La question de l’observation électorale est, en effet, majeure. Il y a un déficit de formation de la société civile et des partis politiques. La communauté internationale pourrait se rendre utile en dédiant le temps qui sépare deux élections à former des observateurs au sein des partis politiques et de la société civile. Les fédérations mondiales de partis politiques (internationale socialiste, internationale libérale…) pourraient aussi remplir ce rôle mais elles en sont totalement absentes, réduisant la solidarité mondiale au soutien aux dirigeants et non aux peuples.

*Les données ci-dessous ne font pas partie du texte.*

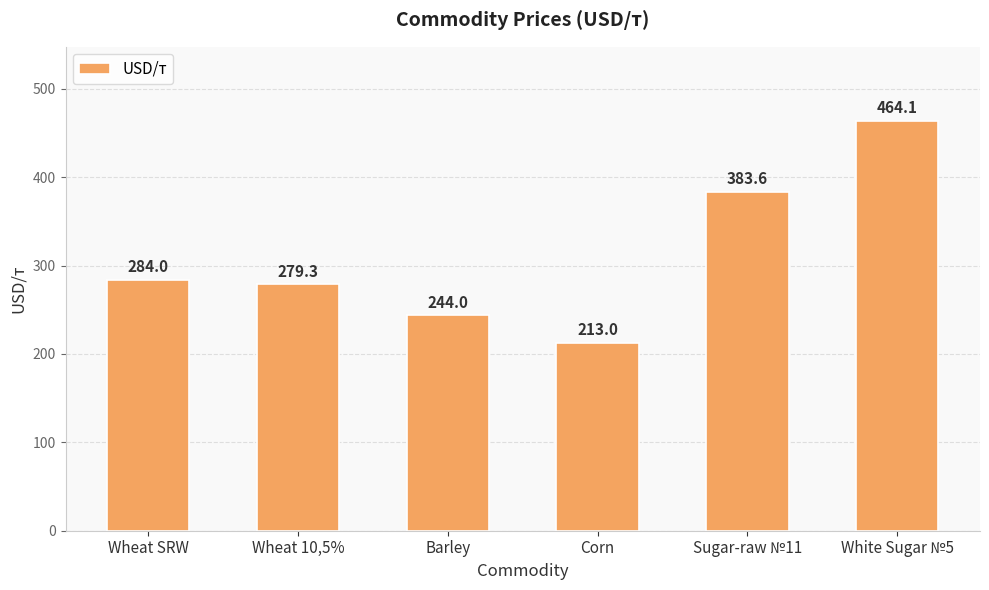

Does the chart contain stacked bars?

No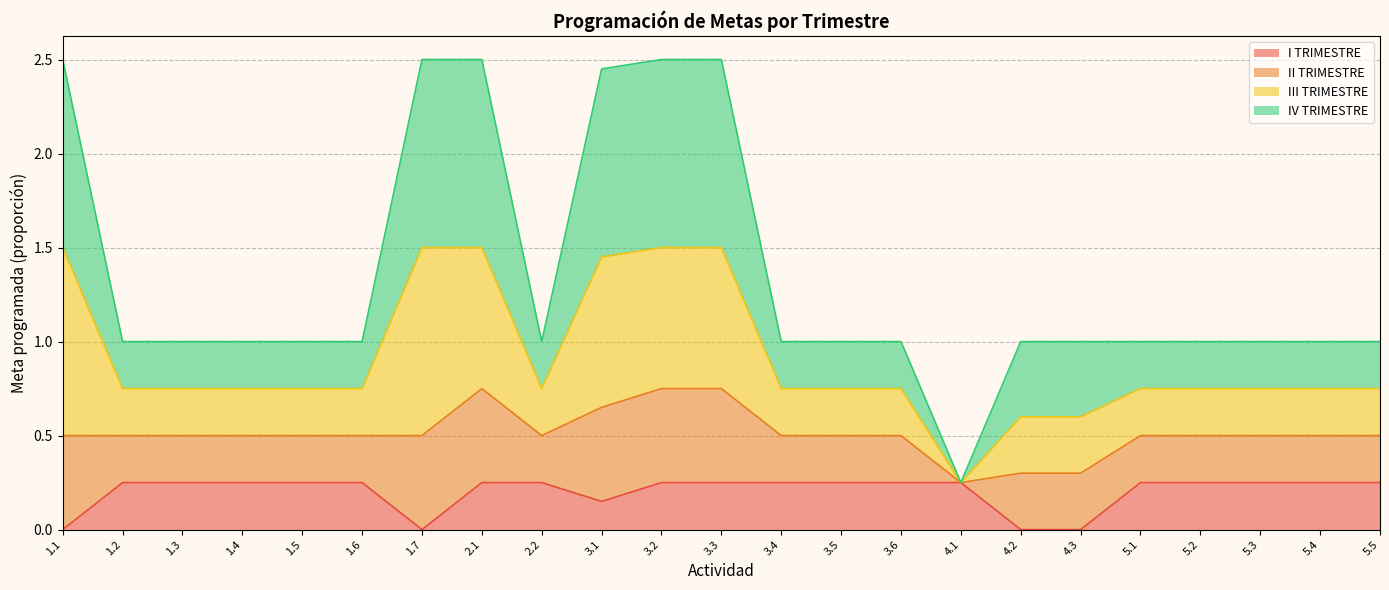

What are all the series names shown in the legend?

I TRIMESTRE, II TRIMESTRE, III TRIMESTRE, IV TRIMESTRE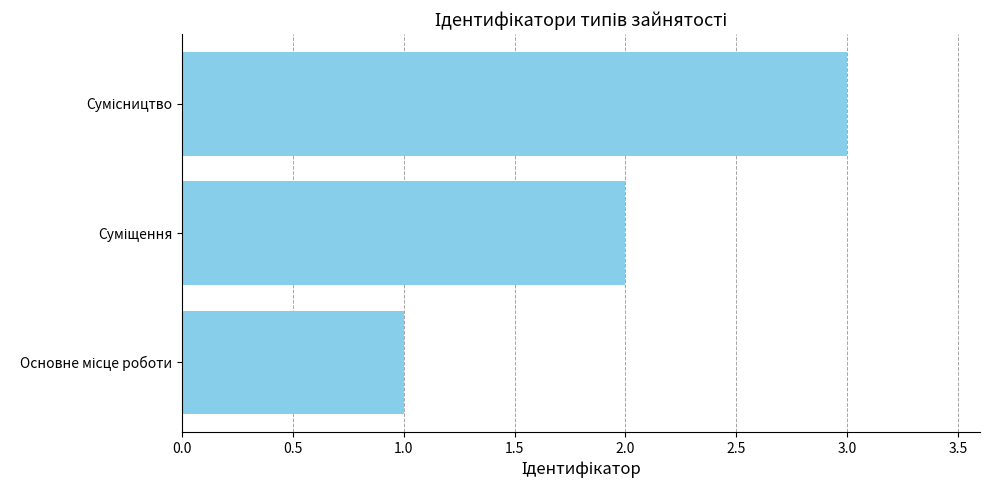

What is the sum of all values?

6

Des listes électorales revues au dernier moment
Que dire aussi de la préparation des élections ? A chaque fois, c’est la même pagaille. On connaît pourtant la date de la prochaine élection dès le lendemain de celle qui se termine, mais rien n’y fait. La liste électorale est révisée en toute hâte six mois avant l’échéance, on permet l’inscription pendant un mois, parfois moins (vu la démographie et le nombre de nouveaux majeurs chaque année on devine qu’un tel délai n’est pas sérieux), et on affiche les listes électorales pendant une ou deux semaines, ce qui ne permet pas un réel contrôle social ni à tous les électeurs d’identifier le bureau de vote duquel ils dépendent.
L’idéal serait de coupler un système d’état civil fiable et une liste électorale (ce que certains pays commencent à faire), mais surtout de faire une révision des listes électorales chaque année avec inscription possible toute l’année et un affichage des listes sur des périodes plus longues. Je me suis toujours étonné qu’aucun des bailleurs de fonds qui financent des élections parfois très coûteuses n’ait jamais lié son financement à une préparation qui débute dès le lendemain de l’élection précédente. Tout le monde se réveille au dernier moment. A chaque fois.

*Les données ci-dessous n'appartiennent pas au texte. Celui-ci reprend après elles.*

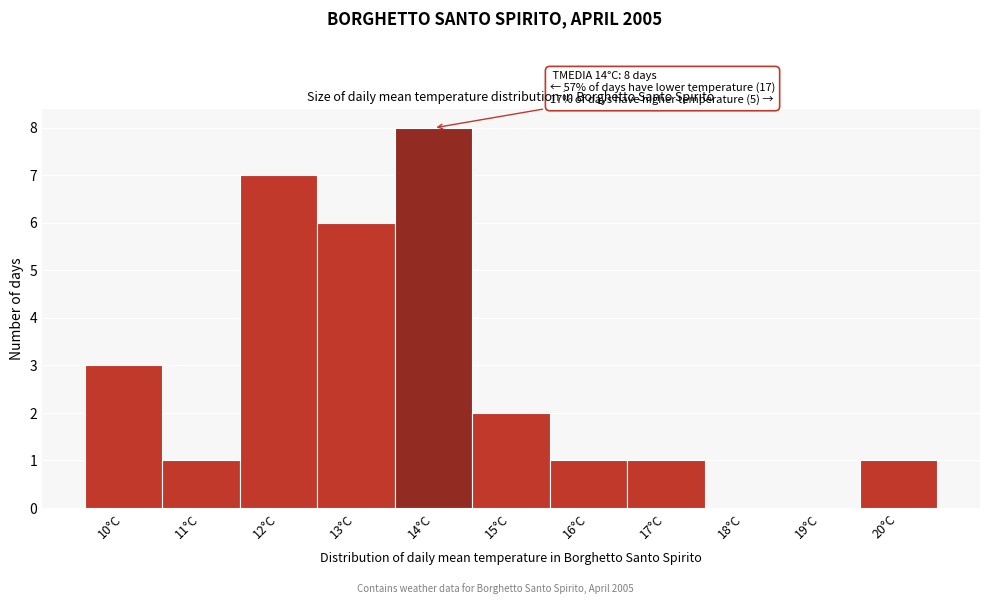

Which range on the x-axis has the tallest bar?

13.5 to 14.5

Il faut aussi préciser que la biométrie et l’informatique ne protègent pas de la fraude. Le contrôle social et celui des partis politiques sont bien plus efficaces, d’où la nécessité d’afficher les listes électorales suffisamment longtemps. En revanche, la biométrie est un bon business pour certaines entreprises et autorités qui collectent leur dîme au passage… C’est ce même contrôle social et celui des partis politiques qui doivent être favorisés lors du scrutin et surtout pendant la période de compilation des résultats.
Aujourd’hui, les délais prévus par les différentes Constitutions et lois électorales pour déposer les recours et les examiner ne rendent pas crédible le processus. Il est urgent d’allonger ces délais en donnant le temps aux partis politiques de consolider leurs résultats et de formuler des recours et ensuite aux instances compétentes de les examiner. Ce devrait être une exigence des différentes missions d’observation électorales, afin qu’elles puissent observer le processus des recours comme elles le font pour les opérations de vote. Les missions d’observation électorales devraient également prévoir systématiquement un examen a posteriori des PV des bureaux de vote. C’était prévu sur 4 000 bureaux de vote au Togo pour l’élection présidentielle de 2010, mais l’accès informatique à la base n’a pas été autorisé par le pouvoir en place, qui avait changé les codes…
Bref, la crédibilité des élections du continent ne se renforce pas ces dernières années. Chacun a sa part de responsabilité, y compris la communauté internationale dont la docilité, même en présence de résultats soviétiques, ne contribue guère à promouvoir l’idéal démocratique. Quant à ceux qui tripatouillent les scrutins, ils ménagent toujours la communauté internationale pour s’assurer qu’elle endosse le résultat. Ces apprentis sorciers feraient mieux de tourner leur regard dans une autre direction, celle de leur peuple car c’est de là que viendra la lame de fond.
Laurent Bigot est un ancien diplomate français devenu consultant indépendant.